Enquanto a primeira, a mineira, está na profissão desde 2017, a segunda iniciou no ramo em 2012. “Tem as idas e vindas. Você começa com o trabalho, depois arruma um emprego formal e não trabalha com programa mais, e aí você fica desempregada e volta”, revelaram.

Outras questões também são pontuadas. Mineirinha, por exemplo, vê no ofício uma possibilidade de viajar. Já amiga disse que a acompanha pelo “embalo”. “Ela é minha informante e diz em qual lugar é legal, e nós vamos”, disse Tainá. “Eu nunca pensei na minha vida em conhecer Rondônia, mas gostei muito. É um Estado organizado, e a cidade que mais gosto é Vilhena”, completou a moça de Minas Gerais.

O site usado para contatá-las tem sido uma das ferramentas mais úteis para o ramo, além de passar segurança ao cliente e às garotas. Elas revelam que, por essa questão, muitos homens têm deixado de freqüentar as boates, porque além de ter a possibilidade de serem vítimas de golpes, eles são expostos ao público dos locais.

“Hoje em dia os caras não querem mais ir aos bares. O que acontece muito em boates é que os donos e as meninas sacaneiam com os clientes: às vezes clonam cartão, colocam drogas na bebida e cobram coisas indevidas. Se o cara consome duas cervejas, por exemplo, a boate cobra quatro”, revelou uma delas.

Ainda no âmbito da discrição, por cautela, alguns homens casados pedem que elas não usem perfume ou qualquer outro cosmético que possa deixar cheiro pela pele. E, dependendo do cliente, até as maquiagens são evitadas para não deixar manchas nas roupas.

A segurança delas também é visada, e ambas atendem em hotéis, onde há seguranças e pessoas o todo tempo, e o risco de se tornarem uma vítima dos clientes é menor.

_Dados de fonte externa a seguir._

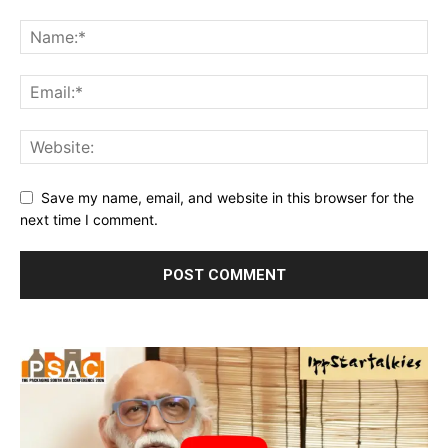
Save my name, email, and website in this browser for the
next time I comment.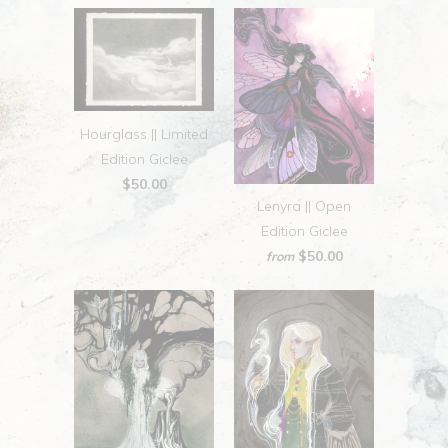
Hourglass || Limited
Edition Giclee
$50.00
Lenyra || Open
Edition Giclee
$50.00
from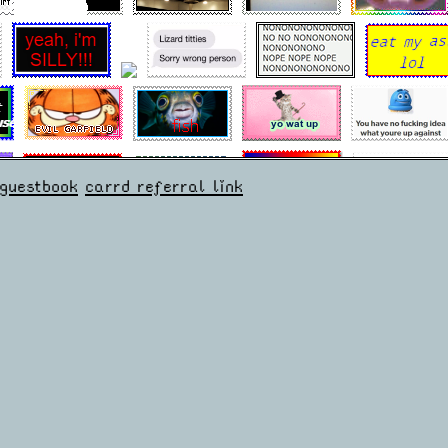
guestbook
carrd referral link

“Uma vez fui atender um cara, e ele não avisou que estava com um amigo. Quando cheguei lá, levei um susto. Ainda bem que foram bacanas comigo, mas poderiam ter feita alguma sacanagem. É muito perigoso”, relembrou a mineira, que já viu de perto os riscos que essa vida lhe oferece.

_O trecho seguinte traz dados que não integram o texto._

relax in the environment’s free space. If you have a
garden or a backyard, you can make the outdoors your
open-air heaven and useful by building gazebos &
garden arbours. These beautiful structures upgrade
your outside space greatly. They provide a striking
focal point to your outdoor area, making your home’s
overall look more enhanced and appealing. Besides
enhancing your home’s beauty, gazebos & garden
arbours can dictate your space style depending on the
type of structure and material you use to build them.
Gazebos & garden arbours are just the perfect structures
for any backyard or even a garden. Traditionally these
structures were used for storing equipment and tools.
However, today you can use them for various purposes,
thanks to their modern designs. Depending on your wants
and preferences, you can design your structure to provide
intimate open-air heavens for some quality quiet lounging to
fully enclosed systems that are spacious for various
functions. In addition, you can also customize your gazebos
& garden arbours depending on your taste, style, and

Ela citou, inclusive, casos que presenciou na Zona Boêmia em Belo Horizonte, um dos principais pontos de prostituição do país. O local reúne muitos hotéis, onde profissionais do sexo atendem dia e noite, mas que também tem relatos de violência contra mulheres que resolvem arriscar nessa profissão. “Lá, muitas são mortas. Umas porque usaram droga e não pagaram, outras por terem maltratado ou roubado um cliente. Ele faz o quê? Volta lá e mata”, revelou.

Já sobre o mercado do sexo em Vilhena, apesar de lucrativo e render até 10 clientes por dia, um problema que as garotas de programa têm enfrentando é o número de perfis fakes criados no catálogo onde elas oferecem seus serviços. Na lista de meninas de Vilhena há mais de 100, mas nem todas estão ativas, e algumas usam fotos de outras pessoas.

“Aqui em Vilhena era melhor de trabalhar, mas os perfis fakes quebraram muito a cidade”, reclamaram.

Segundo elas, isso atrapalha quem trabalha com a verdadeira identidade, porque os clientes acham que podem estar sendo enganados e ficam inseguros ao contratar os serviços.

As meninas dão a dica: se alguém contratar uma profissional no sexo, mas na hora se deparar com alguém diferente da foto, não é obrigado a fazer o programa. “Ele pode ir embora e não precisa pagar”, aconselharam. Elas acrescentaram que, nesses casos, é importante denunciar o perfil para que eles sejam excluídos da rede e não apliquem golpes em outras pessoas.